START Page text

While the preferred embodiment of the invention has been illustrated and described for a pressure sensor utilized in an ABS, it will be appreciated the invention also can be practiced with other control systems. For example, it is contemplated that the invention also can be included in intelligent or integrated chassis control systems, such as Traction Control, Stability Control, Adaptive Cruise Control or Collision Avoidance Systems.

In accordance with the provisions of the patent statutes, the principle and mode of operation of this invention have been explained and illustrated in its preferred embodiment. However, it must be understood that this invention may be practiced otherwise than as specifically explained and illustrated without departing from its spirit or scope. For example, while the preferred embodiment of the invention has been described and illustrated as including a male electrical connector, it will be appreciated that the invention also can be practiced with a female connector.

Claims

1. A hydraulic control unit for a vehicle brake system, the control unit comprising:

a valve body that is adapted to be connected to the vehicle brake system, the valve body carrying at least one solenoid valve and having a bore formed therein that communicates with hydraulic brake fluid;

a pressure sensor mounted in said valve body bore;

a removable housing attached to said valve body, said housing enclosing said pressure sensor when attached to said valve body;

an electronic control module carried by said housing; and

an electrical connector mounted upon said electronic control module and cooperating with said pressure sensor when said housing is mounted upon said valve body to form an electrical connection between said electrical control module and said pressure sensor, said electrical connection being enclosed by said housing and said valve body.

END Page text
START Information supplied

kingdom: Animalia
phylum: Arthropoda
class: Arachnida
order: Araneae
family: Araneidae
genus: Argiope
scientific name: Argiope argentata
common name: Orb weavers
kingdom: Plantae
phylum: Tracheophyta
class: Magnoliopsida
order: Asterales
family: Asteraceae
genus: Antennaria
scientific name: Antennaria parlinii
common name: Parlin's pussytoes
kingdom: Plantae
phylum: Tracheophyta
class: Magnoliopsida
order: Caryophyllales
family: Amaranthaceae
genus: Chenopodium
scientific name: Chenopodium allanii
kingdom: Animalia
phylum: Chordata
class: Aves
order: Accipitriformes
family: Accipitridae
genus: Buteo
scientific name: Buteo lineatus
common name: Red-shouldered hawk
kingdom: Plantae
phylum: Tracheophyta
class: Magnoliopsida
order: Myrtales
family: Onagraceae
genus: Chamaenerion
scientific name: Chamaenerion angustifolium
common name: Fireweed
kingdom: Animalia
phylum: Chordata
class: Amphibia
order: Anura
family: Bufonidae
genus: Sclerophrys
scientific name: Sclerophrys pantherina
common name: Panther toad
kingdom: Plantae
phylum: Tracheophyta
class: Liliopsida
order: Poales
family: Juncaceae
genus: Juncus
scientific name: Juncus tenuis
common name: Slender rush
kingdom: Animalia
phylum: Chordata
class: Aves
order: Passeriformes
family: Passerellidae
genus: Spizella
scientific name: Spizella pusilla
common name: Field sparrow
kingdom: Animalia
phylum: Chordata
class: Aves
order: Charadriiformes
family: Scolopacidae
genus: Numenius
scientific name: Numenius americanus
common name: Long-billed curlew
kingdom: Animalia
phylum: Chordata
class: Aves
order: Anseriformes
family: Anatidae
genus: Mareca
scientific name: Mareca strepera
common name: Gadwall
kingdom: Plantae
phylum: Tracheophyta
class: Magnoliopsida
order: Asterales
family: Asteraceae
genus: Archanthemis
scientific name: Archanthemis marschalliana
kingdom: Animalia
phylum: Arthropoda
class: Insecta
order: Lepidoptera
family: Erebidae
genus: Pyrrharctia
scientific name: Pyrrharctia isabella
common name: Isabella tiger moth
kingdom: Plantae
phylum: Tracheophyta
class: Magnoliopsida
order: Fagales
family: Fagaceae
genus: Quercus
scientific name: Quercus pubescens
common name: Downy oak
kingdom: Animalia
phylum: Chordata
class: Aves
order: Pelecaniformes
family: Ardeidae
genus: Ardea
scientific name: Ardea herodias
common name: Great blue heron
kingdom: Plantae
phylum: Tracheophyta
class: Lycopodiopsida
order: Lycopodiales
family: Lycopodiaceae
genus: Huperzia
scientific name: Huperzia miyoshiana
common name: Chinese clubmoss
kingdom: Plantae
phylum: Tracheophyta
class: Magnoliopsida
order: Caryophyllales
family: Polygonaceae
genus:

END Information supplied

- Questions on the material -
A: Reproduce the patent text, starting at "a pressure sensor mounted" and ending at "said valve body.".
B: Answer these questions from the patent text:
(i) In what control system was the pressure sensor of the preferred embodiment illustrated and described as being used?
(ii) Besides a male electrical connector, what kind of connector does the patent text say the invention can be practiced with?
(iii) In claim 1, what is mounted in the valve body bore?
C: Write the next part of the patent text, picking up after its last sentence.

- Per-task outputs -
A:
a pressure sensor mounted in said valve body bore;

a removable housing attached to said valve body, said housing enclosing said pressure sensor when attached to said valve body;

an electronic control module carried by said housing; and

an electrical connector mounted upon said electronic control module and cooperating with said pressure sensor when said housing is mounted upon said valve body to form an electrical connection between said electrical control module and said pressure sensor, said electrical connection being enclosed by said housing and said valve body.

B:
(i) An ABS.
(ii) A female connector.
(iii) A pressure sensor.

C:
2. The hydraulic control unit according to claim 1 wherein said pressure sensor includes a body having a first portion that is received by said valve body bore and further wherein said first portion of said sensor body carries a resilient seal that forms a seal with said valve body.

3. The hydraulic control unit according to claim 1 wherein said pressure sensor includes an electrical connector mounted upon an end thereof, said pressure sensor electrical connector cooperating with said electrical connector mounted upon said electronic control module to form an electrical connection between said electronic control module and said pressure sensor.

4. The hydraulic control unit according to claim 3 wherein said pressure sensor includes a body having a first portion that is received by said valve body bore and further wherein said first portion of said sensor body carries a resilient seal that forms a seal with said valve body.

5. The hydraulic control unit according to claim 4 wherein said pressure sensor electrical connector is a male coaxial connector and said electrical connector mounted upon said circuit substrate is a female coaxial connector.

6. The hydraulic control system according to claim 3 wherein said removable housing includes a seal, said seal cooperating with said valve body when said housing is mounted thereon to form a hermetic seal between said housing and said valve body.

7. The hydraulic control unit according to claim 6 wherein said pressure sensor includes a body having a first portion that is received by said valve body bore and further wherein said first portion of said sensor body carries a resilient seal that forms a seal with said valve body.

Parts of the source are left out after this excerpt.